Material shown:
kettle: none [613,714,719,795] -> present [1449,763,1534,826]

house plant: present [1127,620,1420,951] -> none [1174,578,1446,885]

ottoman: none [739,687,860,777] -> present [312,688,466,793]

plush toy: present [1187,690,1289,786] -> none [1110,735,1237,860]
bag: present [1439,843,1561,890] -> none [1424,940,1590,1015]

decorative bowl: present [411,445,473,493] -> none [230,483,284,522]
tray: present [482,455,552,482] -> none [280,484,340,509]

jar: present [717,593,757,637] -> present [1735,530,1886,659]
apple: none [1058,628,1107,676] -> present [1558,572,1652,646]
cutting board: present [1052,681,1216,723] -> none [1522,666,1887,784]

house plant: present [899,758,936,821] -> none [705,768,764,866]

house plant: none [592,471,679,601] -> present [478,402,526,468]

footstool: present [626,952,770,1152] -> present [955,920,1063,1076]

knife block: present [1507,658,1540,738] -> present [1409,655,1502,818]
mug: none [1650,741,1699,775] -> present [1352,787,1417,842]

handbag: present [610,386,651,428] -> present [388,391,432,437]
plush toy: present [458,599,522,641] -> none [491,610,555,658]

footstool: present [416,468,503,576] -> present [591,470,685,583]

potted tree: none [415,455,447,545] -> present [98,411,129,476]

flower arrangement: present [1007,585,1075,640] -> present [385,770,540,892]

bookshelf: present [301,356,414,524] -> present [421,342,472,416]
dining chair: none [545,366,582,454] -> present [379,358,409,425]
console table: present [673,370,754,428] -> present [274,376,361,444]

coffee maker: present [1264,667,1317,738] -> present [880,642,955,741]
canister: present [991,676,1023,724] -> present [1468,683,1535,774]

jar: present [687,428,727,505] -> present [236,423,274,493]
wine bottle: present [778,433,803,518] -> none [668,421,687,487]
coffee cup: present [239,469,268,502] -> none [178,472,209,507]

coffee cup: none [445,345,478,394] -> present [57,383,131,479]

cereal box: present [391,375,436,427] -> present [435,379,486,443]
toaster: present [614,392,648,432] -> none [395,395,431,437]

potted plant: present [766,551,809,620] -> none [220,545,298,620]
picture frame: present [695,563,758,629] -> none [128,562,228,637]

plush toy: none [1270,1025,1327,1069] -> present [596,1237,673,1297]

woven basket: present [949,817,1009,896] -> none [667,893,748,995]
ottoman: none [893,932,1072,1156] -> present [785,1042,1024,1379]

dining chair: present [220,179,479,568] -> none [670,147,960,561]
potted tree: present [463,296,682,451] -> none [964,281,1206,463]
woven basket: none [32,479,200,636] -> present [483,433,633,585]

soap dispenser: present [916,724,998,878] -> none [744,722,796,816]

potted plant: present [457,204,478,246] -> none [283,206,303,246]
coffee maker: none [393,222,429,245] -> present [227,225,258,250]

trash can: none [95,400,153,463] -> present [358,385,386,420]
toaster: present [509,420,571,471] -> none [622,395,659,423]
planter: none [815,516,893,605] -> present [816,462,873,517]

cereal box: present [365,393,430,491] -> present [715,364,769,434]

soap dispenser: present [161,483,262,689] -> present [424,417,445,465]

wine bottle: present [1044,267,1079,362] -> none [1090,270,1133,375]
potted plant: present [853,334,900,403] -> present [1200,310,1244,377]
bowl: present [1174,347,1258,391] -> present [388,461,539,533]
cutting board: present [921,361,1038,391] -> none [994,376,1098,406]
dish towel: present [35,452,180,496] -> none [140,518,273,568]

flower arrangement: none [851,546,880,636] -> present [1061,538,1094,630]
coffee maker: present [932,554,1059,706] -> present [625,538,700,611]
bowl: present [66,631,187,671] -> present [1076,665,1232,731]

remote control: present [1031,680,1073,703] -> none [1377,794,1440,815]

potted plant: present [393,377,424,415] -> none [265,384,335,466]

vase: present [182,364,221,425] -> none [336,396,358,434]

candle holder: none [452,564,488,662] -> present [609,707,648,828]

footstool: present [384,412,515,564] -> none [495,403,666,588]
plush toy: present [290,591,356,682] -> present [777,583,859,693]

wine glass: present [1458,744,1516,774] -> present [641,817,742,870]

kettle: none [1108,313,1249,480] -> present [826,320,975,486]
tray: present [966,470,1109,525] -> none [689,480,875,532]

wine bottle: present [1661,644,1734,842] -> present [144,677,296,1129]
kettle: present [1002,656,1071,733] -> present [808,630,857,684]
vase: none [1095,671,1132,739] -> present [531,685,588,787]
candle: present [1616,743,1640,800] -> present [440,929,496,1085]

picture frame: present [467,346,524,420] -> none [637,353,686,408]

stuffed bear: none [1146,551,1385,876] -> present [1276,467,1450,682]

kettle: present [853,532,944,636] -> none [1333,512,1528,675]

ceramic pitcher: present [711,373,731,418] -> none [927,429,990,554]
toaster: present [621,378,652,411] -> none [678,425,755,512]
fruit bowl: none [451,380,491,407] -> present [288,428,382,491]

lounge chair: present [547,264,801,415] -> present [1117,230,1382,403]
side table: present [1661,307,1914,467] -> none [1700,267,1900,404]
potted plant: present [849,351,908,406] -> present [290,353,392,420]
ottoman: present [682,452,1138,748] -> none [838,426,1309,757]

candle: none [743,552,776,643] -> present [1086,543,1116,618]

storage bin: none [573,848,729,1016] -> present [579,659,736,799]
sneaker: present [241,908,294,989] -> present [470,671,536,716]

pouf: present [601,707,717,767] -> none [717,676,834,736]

About this task:
Return the listing above exactly, line for line.

Task solution:
kettle: none [613,714,719,795] -> present [1449,763,1534,826]

house plant: present [1127,620,1420,951] -> none [1174,578,1446,885]

ottoman: none [739,687,860,777] -> present [312,688,466,793]

plush toy: present [1187,690,1289,786] -> none [1110,735,1237,860]
bag: present [1439,843,1561,890] -> none [1424,940,1590,1015]

decorative bowl: present [411,445,473,493] -> none [230,483,284,522]
tray: present [482,455,552,482] -> none [280,484,340,509]

jar: present [717,593,757,637] -> present [1735,530,1886,659]
apple: none [1058,628,1107,676] -> present [1558,572,1652,646]
cutting board: present [1052,681,1216,723] -> none [1522,666,1887,784]

house plant: present [899,758,936,821] -> none [705,768,764,866]

house plant: none [592,471,679,601] -> present [478,402,526,468]

footstool: present [626,952,770,1152] -> present [955,920,1063,1076]

knife block: present [1507,658,1540,738] -> present [1409,655,1502,818]
mug: none [1650,741,1699,775] -> present [1352,787,1417,842]

handbag: present [610,386,651,428] -> present [388,391,432,437]
plush toy: present [458,599,522,641] -> none [491,610,555,658]

footstool: present [416,468,503,576] -> present [591,470,685,583]

potted tree: none [415,455,447,545] -> present [98,411,129,476]

flower arrangement: present [1007,585,1075,640] -> present [385,770,540,892]

bookshelf: present [301,356,414,524] -> present [421,342,472,416]
dining chair: none [545,366,582,454] -> present [379,358,409,425]
console table: present [673,370,754,428] -> present [274,376,361,444]

coffee maker: present [1264,667,1317,738] -> present [880,642,955,741]
canister: present [991,676,1023,724] -> present [1468,683,1535,774]

jar: present [687,428,727,505] -> present [236,423,274,493]
wine bottle: present [778,433,803,518] -> none [668,421,687,487]
coffee cup: present [239,469,268,502] -> none [178,472,209,507]

coffee cup: none [445,345,478,394] -> present [57,383,131,479]

cereal box: present [391,375,436,427] -> present [435,379,486,443]
toaster: present [614,392,648,432] -> none [395,395,431,437]

potted plant: present [766,551,809,620] -> none [220,545,298,620]
picture frame: present [695,563,758,629] -> none [128,562,228,637]

plush toy: none [1270,1025,1327,1069] -> present [596,1237,673,1297]

woven basket: present [949,817,1009,896] -> none [667,893,748,995]
ottoman: none [893,932,1072,1156] -> present [785,1042,1024,1379]

dining chair: present [220,179,479,568] -> none [670,147,960,561]
potted tree: present [463,296,682,451] -> none [964,281,1206,463]
woven basket: none [32,479,200,636] -> present [483,433,633,585]

soap dispenser: present [916,724,998,878] -> none [744,722,796,816]

potted plant: present [457,204,478,246] -> none [283,206,303,246]
coffee maker: none [393,222,429,245] -> present [227,225,258,250]

trash can: none [95,400,153,463] -> present [358,385,386,420]
toaster: present [509,420,571,471] -> none [622,395,659,423]
planter: none [815,516,893,605] -> present [816,462,873,517]

cereal box: present [365,393,430,491] -> present [715,364,769,434]

soap dispenser: present [161,483,262,689] -> present [424,417,445,465]

wine bottle: present [1044,267,1079,362] -> none [1090,270,1133,375]
potted plant: present [853,334,900,403] -> present [1200,310,1244,377]
bowl: present [1174,347,1258,391] -> present [388,461,539,533]
cutting board: present [921,361,1038,391] -> none [994,376,1098,406]
dish towel: present [35,452,180,496] -> none [140,518,273,568]

flower arrangement: none [851,546,880,636] -> present [1061,538,1094,630]
coffee maker: present [932,554,1059,706] -> present [625,538,700,611]
bowl: present [66,631,187,671] -> present [1076,665,1232,731]

remote control: present [1031,680,1073,703] -> none [1377,794,1440,815]

potted plant: present [393,377,424,415] -> none [265,384,335,466]

vase: present [182,364,221,425] -> none [336,396,358,434]

candle holder: none [452,564,488,662] -> present [609,707,648,828]

footstool: present [384,412,515,564] -> none [495,403,666,588]
plush toy: present [290,591,356,682] -> present [777,583,859,693]

wine glass: present [1458,744,1516,774] -> present [641,817,742,870]

kettle: none [1108,313,1249,480] -> present [826,320,975,486]
tray: present [966,470,1109,525] -> none [689,480,875,532]

wine bottle: present [1661,644,1734,842] -> present [144,677,296,1129]
kettle: present [1002,656,1071,733] -> present [808,630,857,684]
vase: none [1095,671,1132,739] -> present [531,685,588,787]
candle: present [1616,743,1640,800] -> present [440,929,496,1085]

picture frame: present [467,346,524,420] -> none [637,353,686,408]

stuffed bear: none [1146,551,1385,876] -> present [1276,467,1450,682]

kettle: present [853,532,944,636] -> none [1333,512,1528,675]

ceramic pitcher: present [711,373,731,418] -> none [927,429,990,554]
toaster: present [621,378,652,411] -> none [678,425,755,512]
fruit bowl: none [451,380,491,407] -> present [288,428,382,491]

lounge chair: present [547,264,801,415] -> present [1117,230,1382,403]
side table: present [1661,307,1914,467] -> none [1700,267,1900,404]
potted plant: present [849,351,908,406] -> present [290,353,392,420]
ottoman: present [682,452,1138,748] -> none [838,426,1309,757]

candle: none [743,552,776,643] -> present [1086,543,1116,618]

storage bin: none [573,848,729,1016] -> present [579,659,736,799]
sneaker: present [241,908,294,989] -> present [470,671,536,716]

pouf: present [601,707,717,767] -> none [717,676,834,736]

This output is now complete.